-------- Provided material

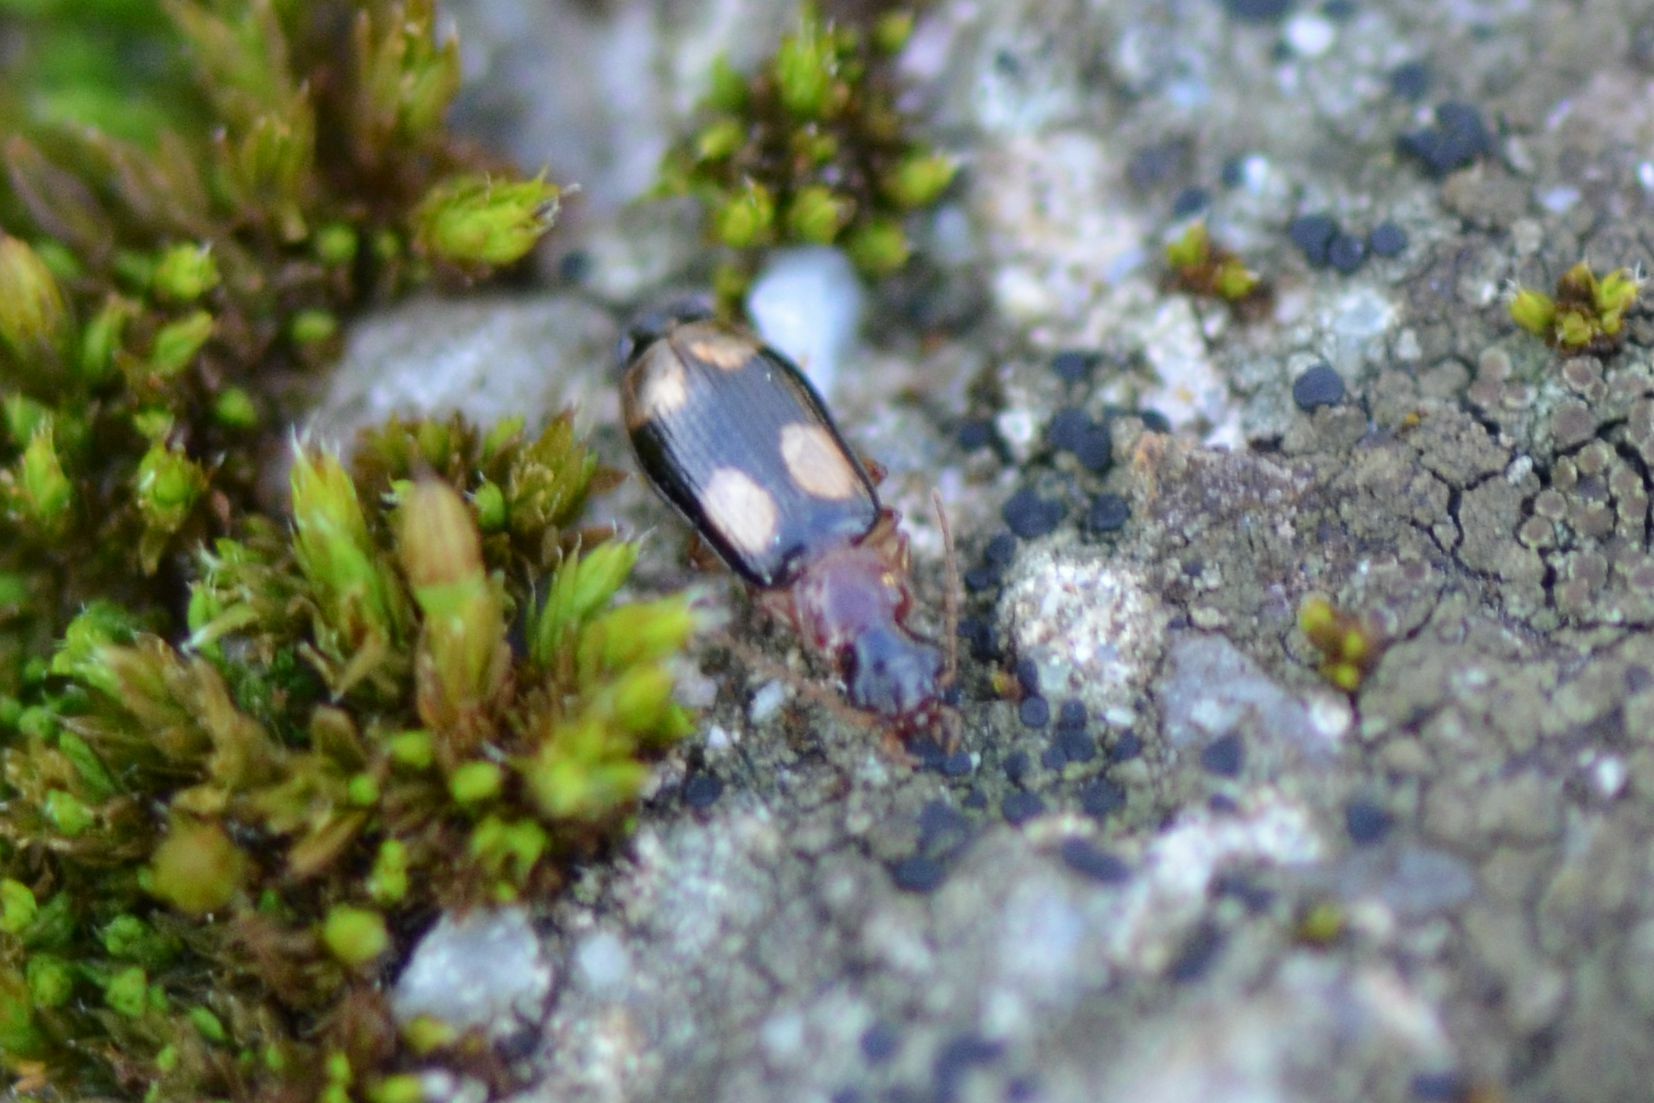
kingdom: Animalia
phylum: Arthropoda
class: Insecta
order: Coleoptera
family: Carabidae
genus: Dromius
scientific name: Dromius quadrimaculatus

----------------

**Direction:**
Copy out the material above with "scientific name" swapped for "species" wherever it occurs, keeping everything else the same. Omit the pictures.

**The completed task:**
kingdom: Animalia
phylum: Arthropoda
class: Insecta
order: Coleoptera
family: Carabidae
genus: Dromius
species: Dromius quadrimaculatus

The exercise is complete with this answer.